An Roinn Oideachais agus Scileanna

Department of Education and Skills

 

Whole School Evaluation

REPORT

 

Scoil Náisiúnta Mhaoilíosa

Knockavilla, Innishannon, County Cork

Uimhir rolla: 04152T

 

Date of inspection: 17 December 2009

 

 

 

 

Whole-school evaluation

Introduction – school context and background

Quality of school management

Quality of school planning

Quality of learning and teaching

Quality of support for pupils

Conclusion

 

 

 

 

Whole-school evaluation

 

A whole-school evaluation of Scoil Mhaoilíosa was undertaken in December 2009. This report presents the findings of the evaluation and makes recommendations for improvement. The evaluation focused on the quality of teaching and learning in English, Mathematics and History. The board of management of the school was given an opportunity to comment on the findings and recommendations of the report; the board chose to accept the report without response.

INFORMATION SHOWN -

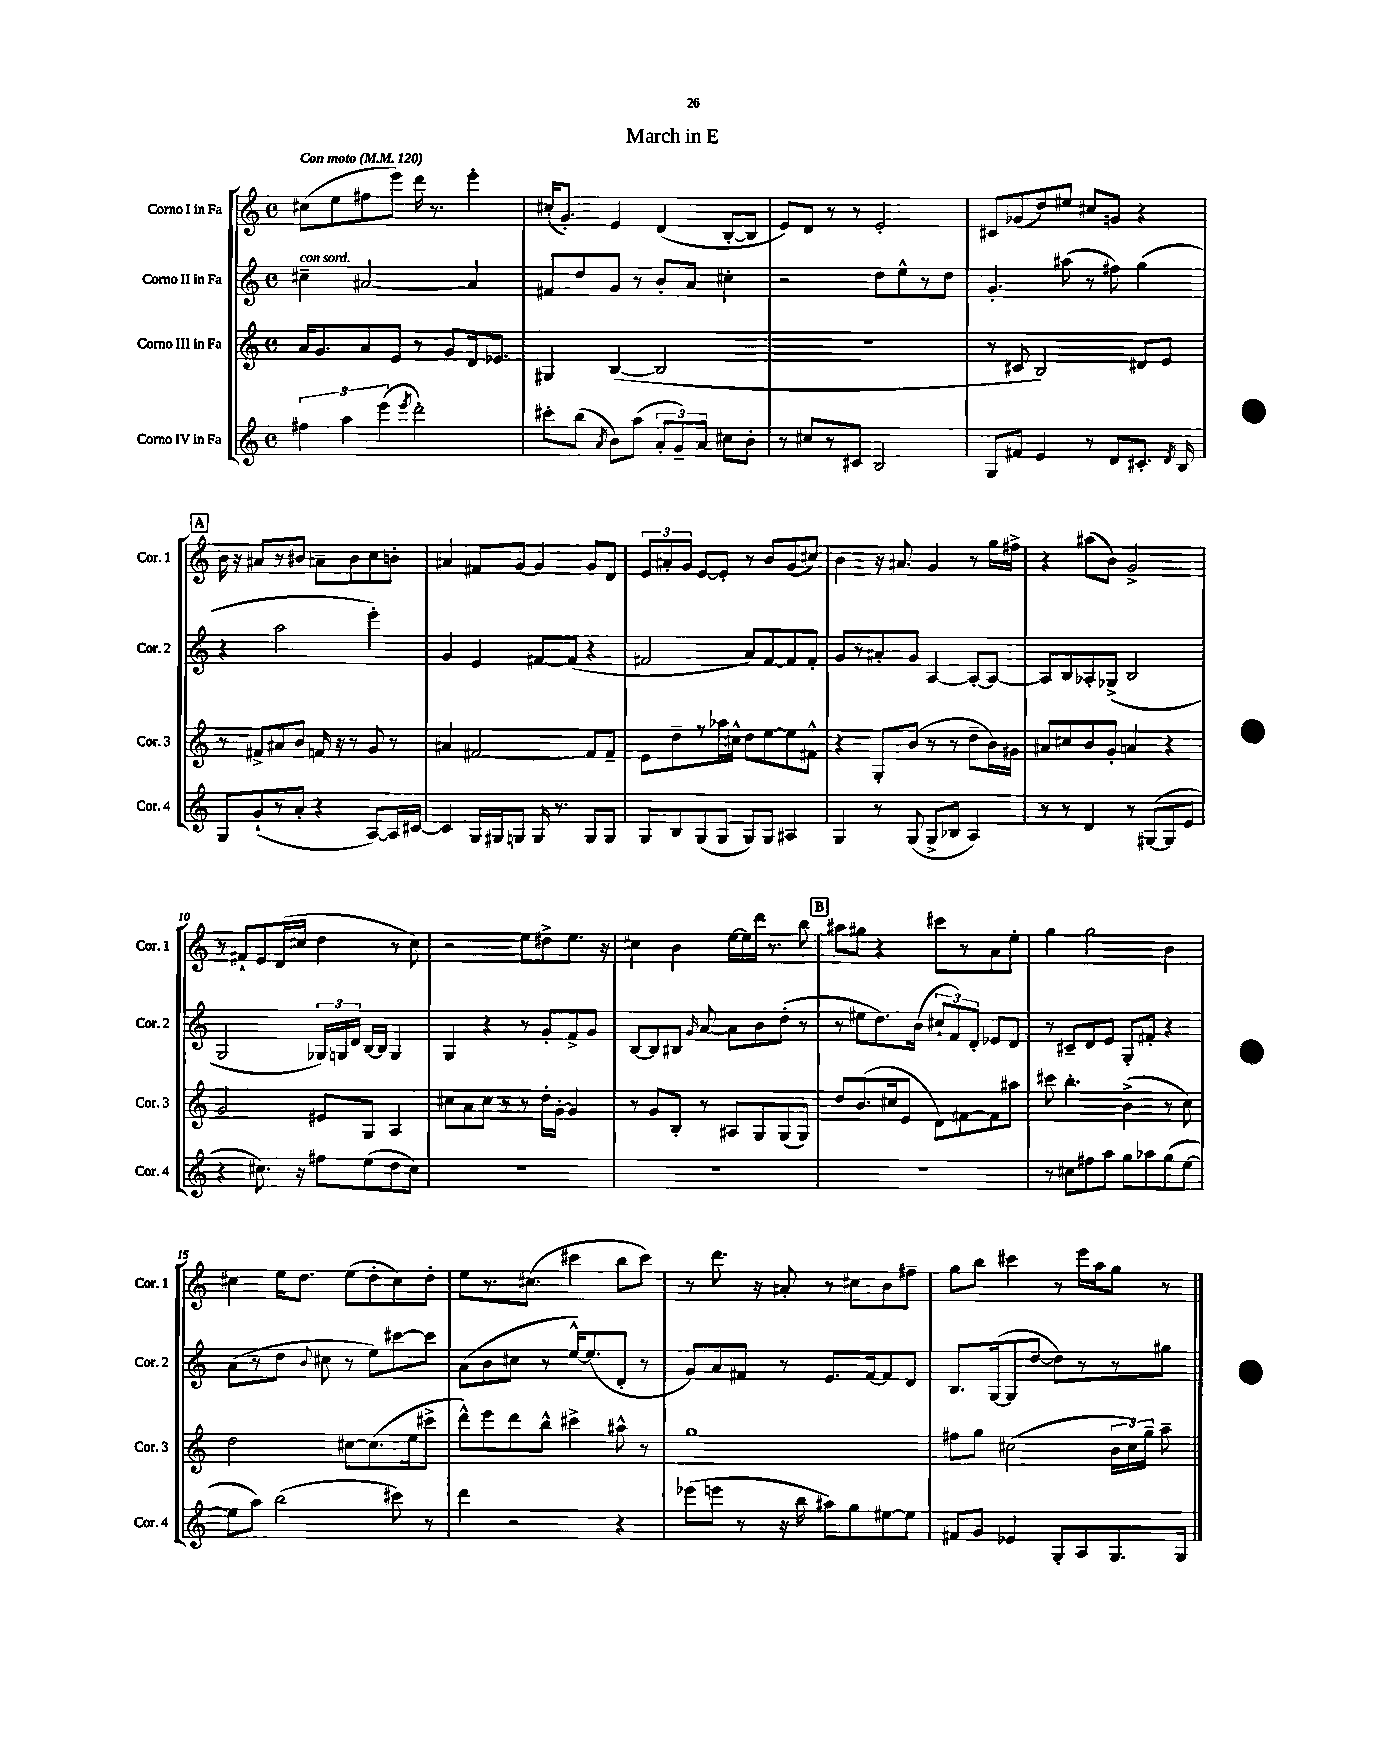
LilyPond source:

TASKS AND EXERCISES -
1. From the school evaluation report, print the passage between "A whole-school evaluation" and "report without response.", inclusive.
2. Render this sentence from the school evaluation report in French: "The evaluation focused on the quality of teaching and learning in English, Mathematics and History."
3. Write the next part of the school evaluation report, picking up after its final sentence.

RESULTS FOR EACH TASK -
1.
A whole-school evaluation of Scoil Mhaoilíosa was undertaken in December 2009. This report presents the findings of the evaluation and makes recommendations for improvement. The evaluation focused on the quality of teaching and learning in English, Mathematics and History. The board of management of the school was given an opportunity to comment on the findings and recommendations of the report; the board chose to accept the report without response.

2. L'évaluation portait sur la qualité de l'enseignement et de l'apprentissage en anglais, en mathématiques et en histoire.

3.
Introduction – school context and background

 

Scoil Mhaoilíosa is one of four primary schools in the parish of Innishannon. This school has undergone a major programme of refurbishment in the recent past and is now in a position to offer its pupils high quality education in very comfortable surroundings.

 

The following table provides an overview of the enrolment and staffing in the school at the time of the evaluation:

 

 

Number

Pupils enrolled in the school

111

Mainstream classes in the school

8

Teachers on the school staff

6

Mainstream class teachers

4

Teachers working in support roles

2

Special needs assistants

2

 

 

1.     Quality of school management

 

1.1 Characteristic spirit, mission or vision

This school is under the patronage of the Catholic Bishop of Cork and Ross and has involved parents in a very effective manner to agree a vision statement. This agreed statement emphasises holistic development, mutual respect and the development of a sense of responsibility and confidence among the pupils. The statement clearly articulates the high value placed on partnership with parents and with the local community. The creation of a happy, safe and supportive learning environment is central to school work and diversity is welcome and valued. Regular attendance is actively promoted and attendance levels are very good.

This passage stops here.